Nasib Ulama Jawa Usai Gerilya Dipanagara Melawan Hindia Belanda

By Afkar Aristoteles Mukhaer, Senin, 24 April 2023 | 15:00 WIB
Dua halaman dari Babad Dipanegara yang menggambarkan perjuangan melawan kolonialisme Belanda. Perjuangan Dipanegara melibatkan persatuan umat Islam di sekitar Jawa tengah-selatan. (Pangeran Dipanegara/Wikimedia)

Nationalgeographic.co.id - Supaya bisa bergerilya, Pangeran Dipanagara dalam Perang Jawa membutuhkan banyak pendukung. Dukungan gerilya untuknya berasal dari kalangan agamawan Islam-Jawa.

Itu sebabnya sampai hari ini, perjuangan Pangeran Dipanagara selalu disebutkan sebagai perang suci Islam di Jawa atau jihad, oleh kalangan agamis.

Kondisi ini tentu berbeda pada kenyataannya bahwa Sang Pangeran sebenarnya tidak terlalu agamis, seperti suka minum anggur merah.

Meski demikian, kehidupan masa kecil Pangeran Dipanagara memang sangat dekat dengan kalangan ulama, pesantren, dan unsur sosial keagamaan lainnya.

Dia memang punya keturunan ahli agama seperti Kiai Derpoyudo dari Sragen dan Ki Ageng Perampelan di Pajang yang identik dengan "darah religius" Madura dan Bima.

 "Selain mendapat pendidikan agama di Tegalrejo, Pangeran Diponegoro juga menjadi 'santri lelono' yang mengunjungi beberapa pesantren dan situs historis Mataram Islam di Jawa tengah-selatan," tulis Ahmad Athoillah, sejarawan UGM dalam tulisan bertajuk "Aktor dan Jaringan Pesantren di Jawa Tengah-Selatan Pasca-Perang Jawa" di buku Urip iku Urub.

"Dapat dipastikan dalam diri Pangeran Diponegoro sejak muda telah mendapatkan pengetahuan yurisprudensi Islam, teologi skolastik, tata bahasa Arab (nahwu sharaf), dan tafsir Alquran, karena berbagai materi keagamaant tersebut telah diajarkan di berbagai pesantren pada periode 1819 sampai 1832," lanjutnya.

Sebelum masa gerilyanya, Pangeran Dipanagara punya jejaring kalangan agamawan.
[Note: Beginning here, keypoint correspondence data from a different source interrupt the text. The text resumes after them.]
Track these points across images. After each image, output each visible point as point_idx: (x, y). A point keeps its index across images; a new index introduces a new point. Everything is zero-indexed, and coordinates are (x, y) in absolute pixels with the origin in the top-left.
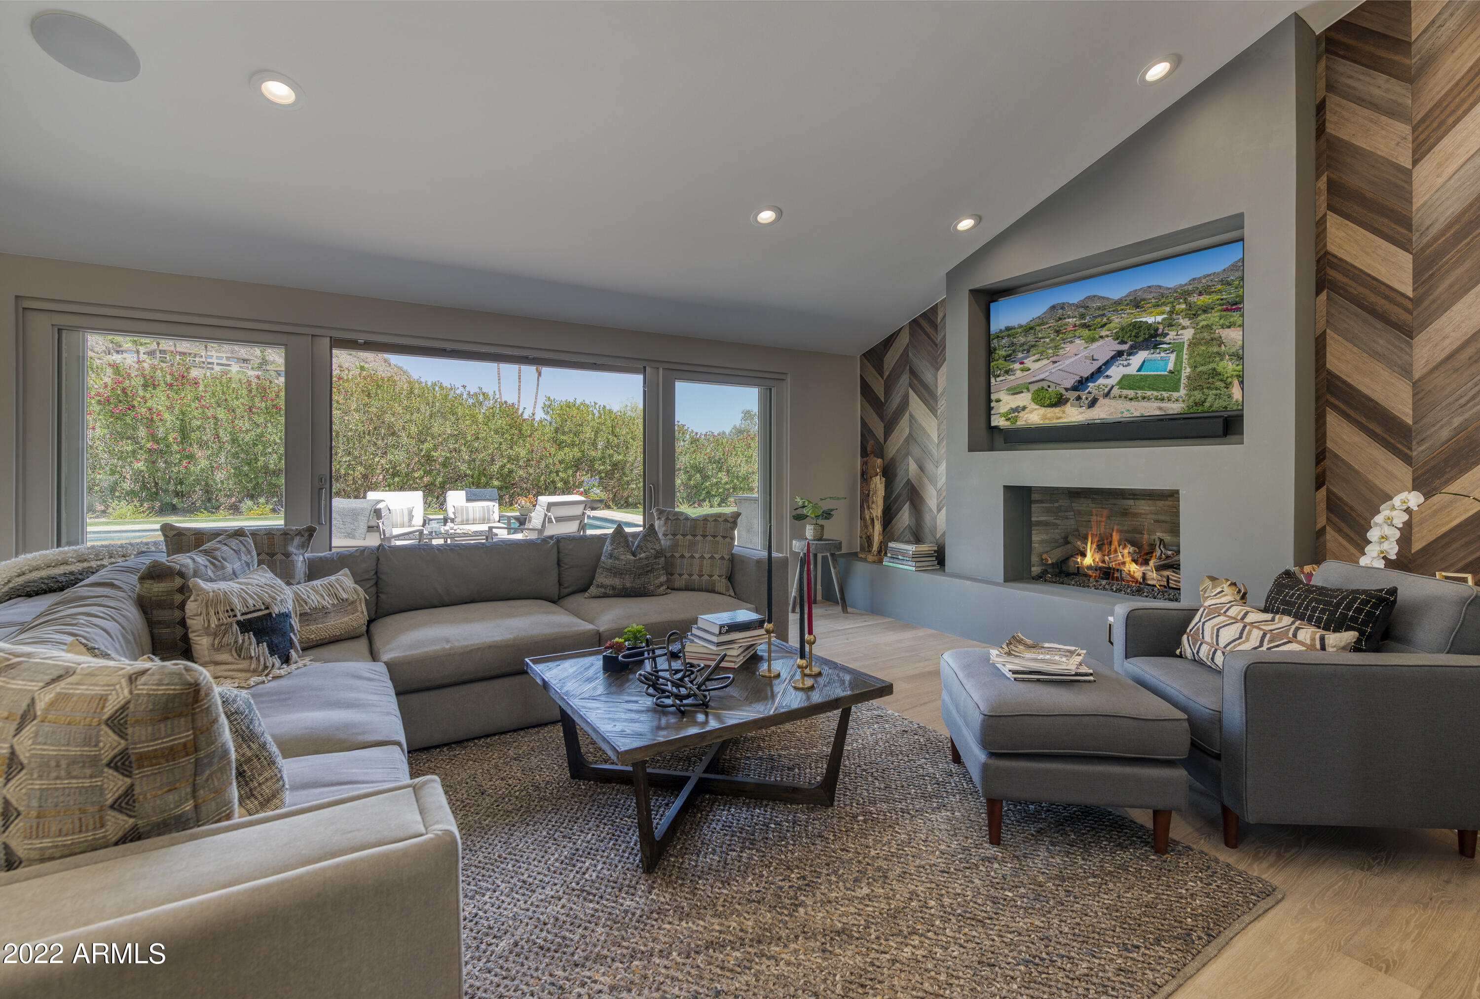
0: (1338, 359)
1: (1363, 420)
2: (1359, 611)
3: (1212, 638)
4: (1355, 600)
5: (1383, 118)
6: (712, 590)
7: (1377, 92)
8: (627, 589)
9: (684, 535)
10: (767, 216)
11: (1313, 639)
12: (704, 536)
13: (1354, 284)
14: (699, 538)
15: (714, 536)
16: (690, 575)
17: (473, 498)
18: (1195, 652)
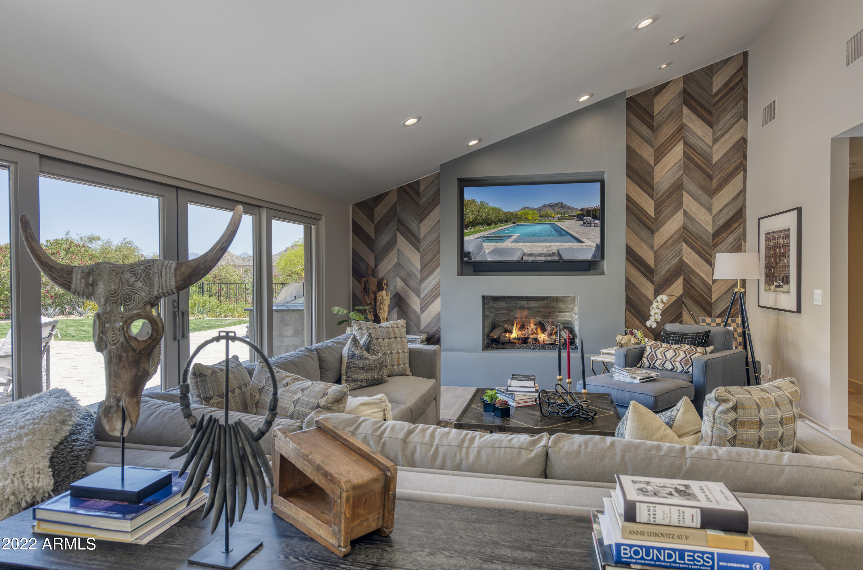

Dia membangun jaringan antara keraton, pesantren, dan masyarakat Islam, dengan dukungan keluarga besar (trah) Danurejan. 

Keluarga besar ini sangat berpengaruh dalam tatanan Keraton Yogyakarta, karena sering menghasilkan patih, jabatan setingkat Perdana Menteri hari ini.

Islam yang dilaksanakan Sang Pangeran adalah tarekat Syatariyah, menunjukkan pandangan mistiknya yang kerap disebut berbagai sejarawan.

Sikap religiusnya sangat melekat dalam citra dirinya, sehingga keluarga Keraton punya kedekatan. Bahkan, ketika adiknya hendak menjadi raja sebaga Hamengkubuwana IV, Dipanagara menganjurkannya untuk belajar kitab Islam.

Dari sinilah Pangeran Dipanagara pada masa gerilyanya kelak, mendapat dukungan dari kalangan agamawan. Kalangan agama yang mendukungnya setelah sekian tahun dalam kehidupannya bercitrakan sebagai orang agamis. Dia menggaet kalangan militan radikal, bantuan material, kawasan medan perang yang mendukung, dan dorongan moral kolektif.